İspanya’dan sonra New York Red Bulls formasıyla ABD’de futbolun elçiliğini yapıyordu ancak 2012 senesinde 2 aylığına da olsa Kuzey Londra’ya geri dönecekti. Arsenal forması ile Leeds United ağlarına gönderdiği sert pas ve öncesinde attığı ince çalım Henry için hem kariyerinin en anlamlı ve en güzel golü olacaktı, hem de Emirates’teki seyirciler için unutulmayacak bir anı.

Henry’nin Leeds ağların gönderdiği golden sonraki sevinci.

2014 senesinde futbolu bıraktıktan sonra, oyundan asla kopmadı. Oyun hakkında sorgulayıcı yapısı Sky’da yorumculuk yaparken de, Arsenal altyapısında çalışırken de onu hep farklı kıldı. 2018 Dünya Kupası’nda Belçika etkileyici bir oyunla üçüncü olurken, Thierry Henry’de teknik ekip içerisinde başarıdan payını almış ve rehberliği ile Belçika’nın yıldızlarını etkilemişti. Turnuva sonrası verdiği bir röportajda Romelu Lukaku, Henry ile çalıştıktan sonra oyunda ulaşmak istediği seviyeyi Henry klası ile açıklayacaktı. Monaco’da geçen 20 maçlık başarısızlık ve gelen sert eleştiriler Henry’i futboldan geri tutamazdı. Tutmadı da zaten, şu sıralar Montreal’de yeni bir meydan okuma ile saha içinde yarattığı farkı saha kenarından da gösterebileceğini kanıtlamaya çalışıyor.

2018 FIFA Dünya Kupası’nda Belçika Milli Takımı teknik ekibinde.

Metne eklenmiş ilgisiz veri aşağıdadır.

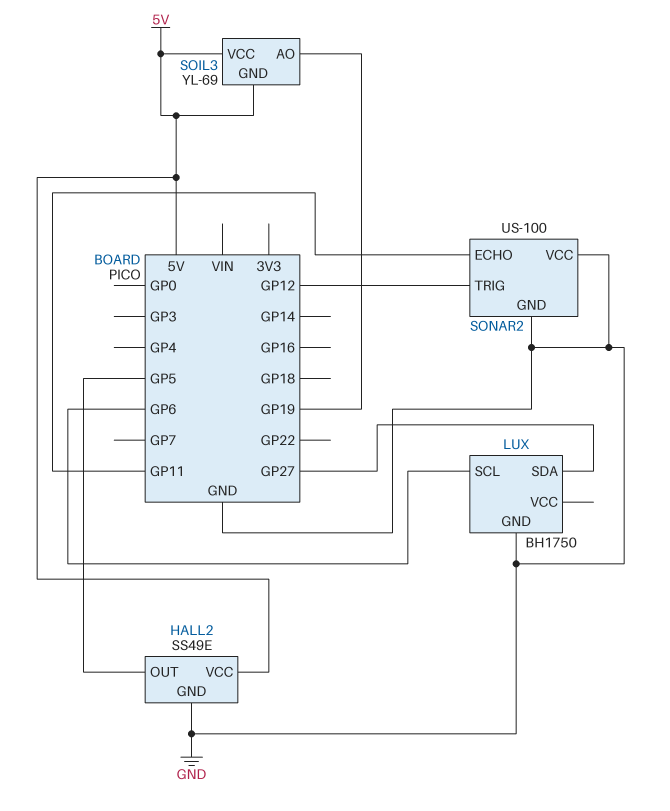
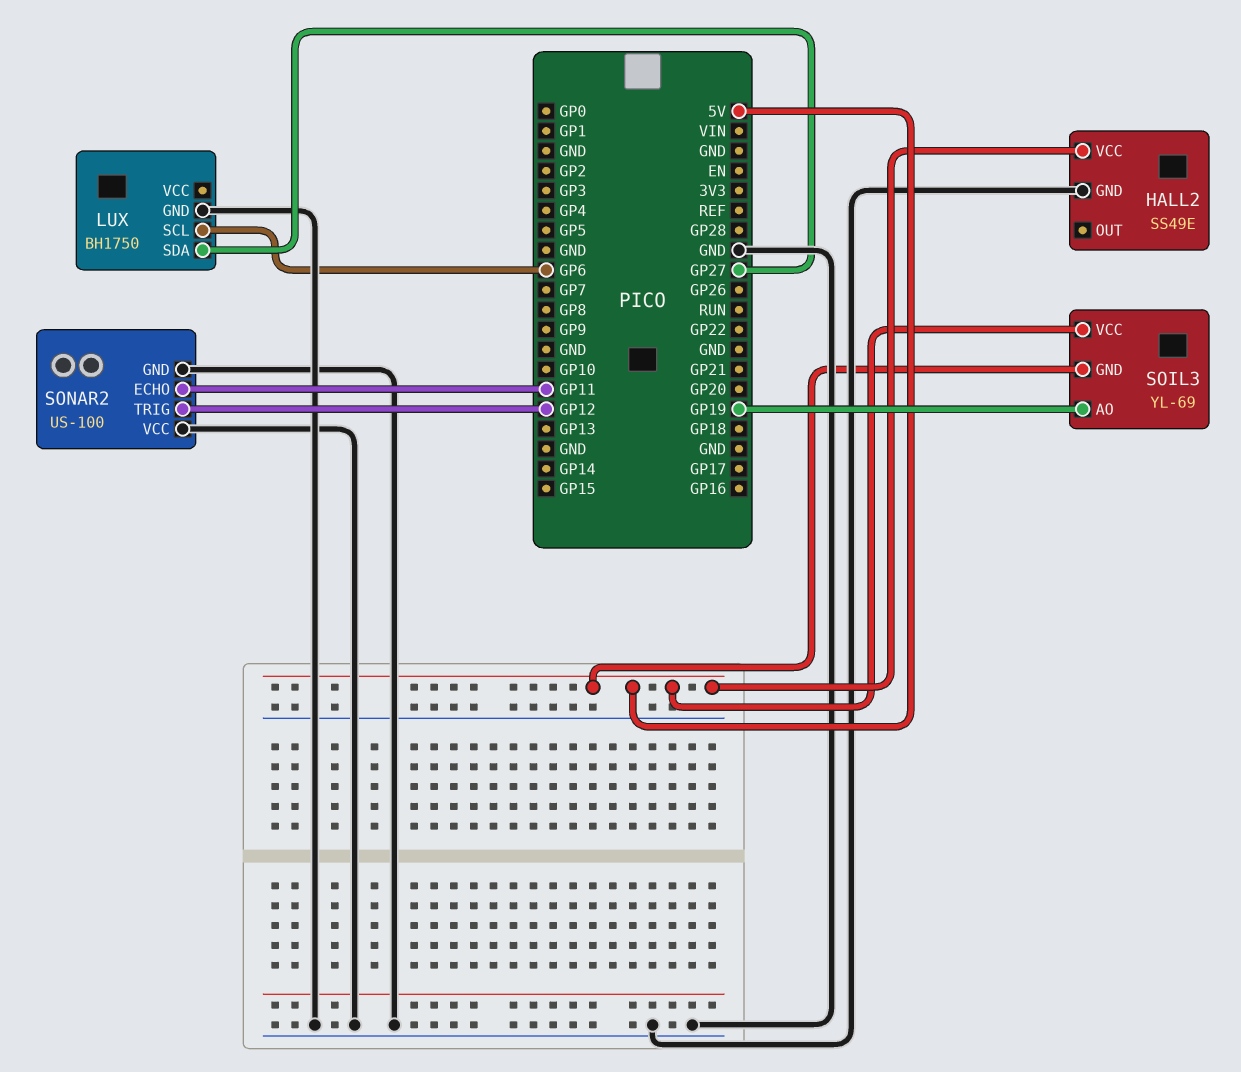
HALL2 pin OUT: GP5 -> none

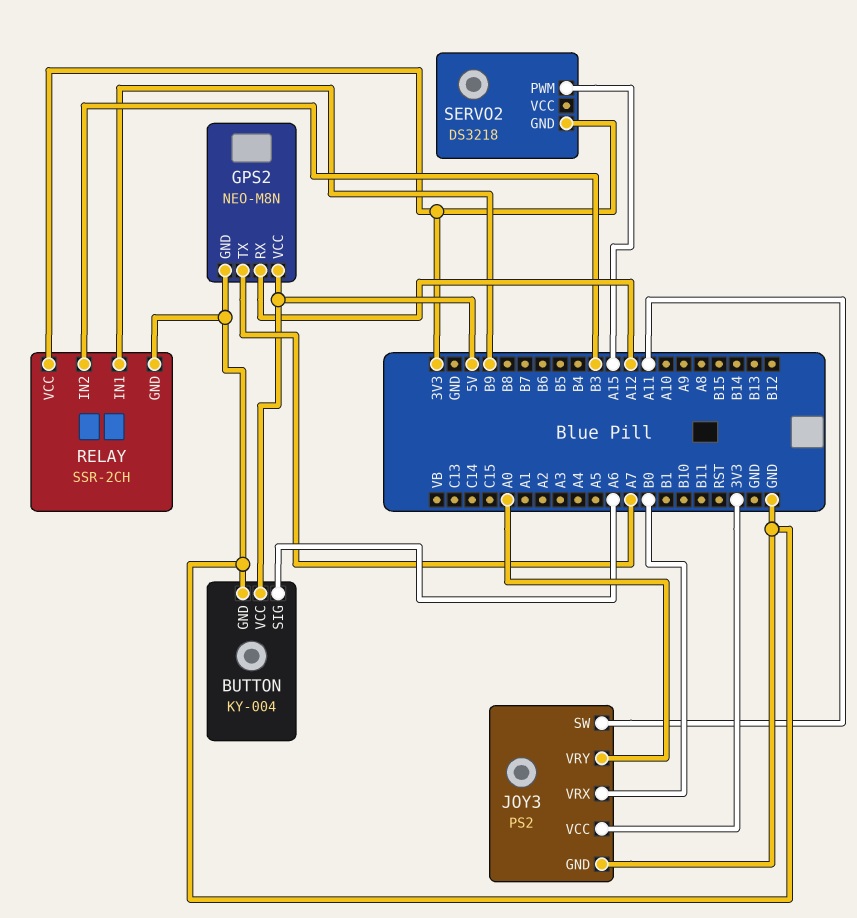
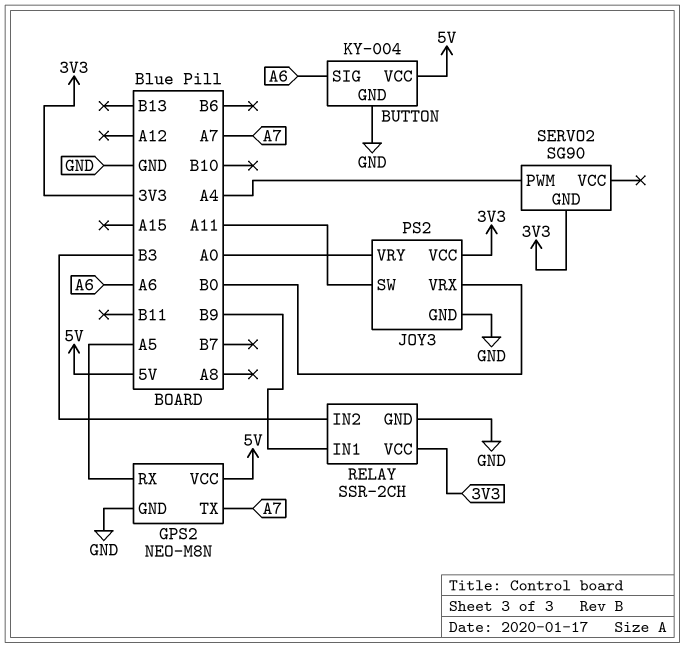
GPS2 pin RX: A12 -> A5
SERVO2: DS3218 -> SG90
SERVO2 pin PWM: A15 -> A4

Thierry Henry derlemelerini izlerken hala aynı hayranlıkla bakıyorum ekrana. Atılması çok zor olan çalımları ve golleri, ayağına top değen herkesin yapabileceği bir hareketmiş gibi sergilemesi bir yana, futbola karşı derin yaklaşımı ve saha dışındaki rehber tavrı onu bir futbolcudan daha fazlası kılıyor. Henry’nin mirasını sadece saha içindeki performansıyla ve kazandığı kupalarla anlatmak, hikayenin büyük kısmını görmezden gelmeye benziyor. Kobe’yi kaybetmek nasıl tüm sporseverlerin kalbinde derin bir yara bıraktıysa, “futbolun Kobe’si”nin kazanmayı hala kovaladığını bilmek yeni başarılara tanıklık edecekler için büyük bir şans.